I spent time at Dix as a teenager. I am dead serious when I say I wouldn't have lived to see 18 if I hadn't gone to Dix. Now I'm all sorts of successful and happy (even by other people's measure). Girls I lived with prior to Dix: I have seen one hooking, and another living in this little ghetto by campus with the city's biggest crack and gang problem, sometimes working at a fast food place near there.

...And the governor (for he is the driving force behind this - he promised mental health reform, and CLAIMS to be delivering) finds it okay to remove this effective, proven institution.

I promised you pictures - I guess I can also get you pictures showing just what PRIME real estate this campus is, including its downtown view, and verdant expanses. It's a real refuge for wildlife, too. This is ostensibly about saving the state money, but time will tell whether it's what we suspect, and some bigwig has a vested interest in this.

Mile High Pixie said...

Oh Xtine, I got your name wrong because I'm a dipshit. I even saw your name in my email when you sent me the article, and I still spaced. Derp!

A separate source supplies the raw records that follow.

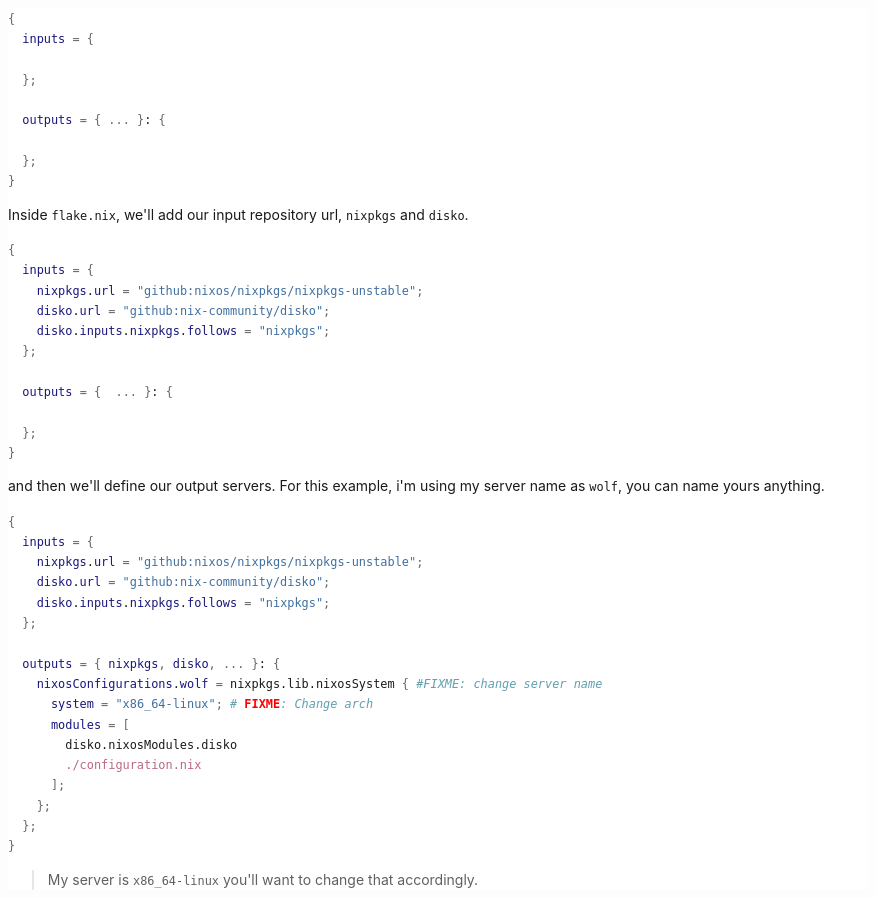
 ```nix
{
  inputs = {

  };

  outputs = { ... }: {

  };
}

```

Inside `flake.nix`, we'll add our input repository url, `nixpkgs` and `disko`.


```nix
{
  inputs = {
    nixpkgs.url = "github:nixos/nixpkgs/nixpkgs-unstable";
    disko.url = "github:nix-community/disko";
    disko.inputs.nixpkgs.follows = "nixpkgs";
  };

  outputs = {  ... }: {

  };
}
```

and then we'll define our output  servers. For this example, i'm using my
server name as `wolf`, you can name yours anything.

```nix
{
  inputs = {
    nixpkgs.url = "github:nixos/nixpkgs/nixpkgs-unstable";
    disko.url = "github:nix-community/disko";
    disko.inputs.nixpkgs.follows = "nixpkgs";
  };

  outputs = { nixpkgs, disko, ... }: {
    nixosConfigurations.wolf = nixpkgs.lib.nixosSystem { #FIXME: change server name
      system = "x86_64-linux"; # FIXME: Change arch
      modules = [
        disko.nixosModules.disko
        ./configuration.nix
      ];
    };
  };
}
```

> My server is `x86_64-linux` you'll want to change that accordingly.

And indeed, when we eliminate mental health care, we see huge increases in petty nonviolent (and occasional violent) crime and homelessness. Yet more strains on our already-beleaguered system.

ms. kitty said...

Thanks for educating a lot of people today, Pixie and Xtine. This crisis has been simmering for decades, in my experience.

Miss Kitty said...

So many people simply want to sweep the reality of the mentally ill under society's rug...and it's sad because so many seemingly "normal" people need help, people who go off the deep end "without warning," but who actually DID put up warning signs. I wish our society as a whole were more open-minded about helping the mentally ill. [sigh]

Wilderness Gina said...

I've got a t-shirt from a similar place here in GA. Yes it would be a toss up as to whether or not I'd be alive if I'd not gone to the Rubber Room in Lake Bottom. The main thing I learned is that I HAVE A CHOICE. I ALWAYS HAVE A CHOICE. What has happened to me is not the devil. It's not my ex husbands. It's not even my many cats. It's not my parents. It's ME. And I can choose to fix it or not. I no longer suffer fools.
The mess in the Carolinas has been summed up by the description "verdant and a refuge to wildlife". PUT A CONDO ON IT AND CHARGE A COOL MIL PER UNIT! YEE HAW!
Maybe what was said about South Carolina when it left the Union in 1860 is also true about N. Carolina. "Too small to be a country and too big to be an insane asylum". Maybe not. To paraphrase the Scriptures, "The Greedy thou shalt have with thee always." I has spoken. Pix, correct my spelling.